No Olympic truce. The Paris Games will be held at the height of the conflict in Gaza that broke out following the terrorist attack of 7 October 2023, between Israeli forces on one side and Hamas on the other. Last autumn’s UN resolution calling for an Olympic Truce was in vain. The Truce is a tradition dating back to the ancient Greece, where in the 9th century BC the kings of the region signed a treaty to ensure the safe participation of all athletes and spectators in the ancient Olympic Games. According to custom, the Olympic Truce, or “Ekecheiria”, halted the fighting for seven days before the beginning of the Games until seven days after they closed.The resolution, entitled “Building a peaceful and better world through sport and the Olympic ideal”, was adopted with 118 votes in favour and two abstentions. Pope Francis also mentioned the Games during his Angelus prayer, expressing the hope that: “this event may be a sign of the inclusive world we wish to build. According to the ancient tradition, may the Olympic Games be an opportunity to establish a truce in wars, demonstrating a sincere desire for peace.”
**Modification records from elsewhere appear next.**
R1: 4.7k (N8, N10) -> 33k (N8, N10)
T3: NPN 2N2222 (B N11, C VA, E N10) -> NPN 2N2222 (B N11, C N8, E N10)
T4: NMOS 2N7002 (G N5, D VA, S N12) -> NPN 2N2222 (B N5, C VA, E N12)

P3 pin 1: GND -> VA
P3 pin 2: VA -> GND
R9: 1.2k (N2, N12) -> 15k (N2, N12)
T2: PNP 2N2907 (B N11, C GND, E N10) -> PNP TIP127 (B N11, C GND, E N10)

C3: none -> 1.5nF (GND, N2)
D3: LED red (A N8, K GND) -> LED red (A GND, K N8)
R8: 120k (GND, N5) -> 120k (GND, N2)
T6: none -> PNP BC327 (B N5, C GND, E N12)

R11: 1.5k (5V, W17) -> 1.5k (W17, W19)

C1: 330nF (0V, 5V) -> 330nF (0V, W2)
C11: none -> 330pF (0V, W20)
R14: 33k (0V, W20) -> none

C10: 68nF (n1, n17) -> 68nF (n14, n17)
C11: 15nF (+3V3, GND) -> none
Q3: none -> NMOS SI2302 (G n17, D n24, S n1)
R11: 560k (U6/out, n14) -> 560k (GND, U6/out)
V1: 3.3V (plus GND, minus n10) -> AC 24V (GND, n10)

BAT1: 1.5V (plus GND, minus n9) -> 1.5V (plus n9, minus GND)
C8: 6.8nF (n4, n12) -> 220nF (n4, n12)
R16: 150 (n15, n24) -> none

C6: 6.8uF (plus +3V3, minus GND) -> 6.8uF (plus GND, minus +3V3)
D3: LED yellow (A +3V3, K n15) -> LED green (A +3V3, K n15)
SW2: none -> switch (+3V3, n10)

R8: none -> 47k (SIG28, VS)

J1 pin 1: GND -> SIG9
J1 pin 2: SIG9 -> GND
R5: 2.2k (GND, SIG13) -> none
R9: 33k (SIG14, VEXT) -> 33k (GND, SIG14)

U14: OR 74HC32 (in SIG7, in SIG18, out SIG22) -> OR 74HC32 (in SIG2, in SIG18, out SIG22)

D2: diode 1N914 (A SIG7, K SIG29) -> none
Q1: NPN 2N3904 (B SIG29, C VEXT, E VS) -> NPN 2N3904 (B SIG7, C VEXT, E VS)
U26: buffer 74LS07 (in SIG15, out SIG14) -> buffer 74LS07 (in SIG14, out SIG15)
Ceremony on the Seine. That wish is bound to fall on deaf ears, including at the Paris Olympic Games, due to kick off on Friday evening (19:30) with the Opening Ceremony that, for the first time in history, will be held not in a stadium but on the banks of the River Seine with a global TV and Internet audience of 1.5 billion people. Around 8,000 athletes (out of more than 11,000 competing) from 206 different National Olympic Committees will take part in a parade of 94 boats along a 6-kilometre stretch of river before a crowd of more than 300,000 spectators in the presence of the IOC and International Olympic Committee chiefs, French President Emmanuel Macron and the heads of state and government of several countries, among them Sergio Mattarella. The boats will pass near historical monuments such as Notre-Dame and the Louvre.

From sport to politics. For the two delegations, the Paris Games will represent not only a sporting event, but also a political platform to reiterate their respective positions on the ongoing conflict. In an interview with the Palestinian media on the occasion of the departure of the Olympic delegation to Paris, the President of the Palestinian Olympic Committee, Jibril Rajoub, said: “From a psychological, humanitarian and moral point of view, it is not possible for Palestinian athletes to compete against Israelis in the various sports disciplines”. Rajoub also recalled that since 7 October, “300 athletes, staff and volunteers from our sports world have died in Gaza.” “We are not here for the medals, but to engage the largest number of people to support the Palestinian cause. I am not interested in the money. If winning a medal will help me gain more attention, then that is what is important to me,” Yazan Al Bawwab, a swimmer competing in the 100 backstroke, told AFP. “I have the chance to be heard as a Palestinian while thousands of people are treated inhumanely and as numbers,” the athlete added. “We’re not being pressured. It is the Palestinians in Palestine who are facing the pressure.”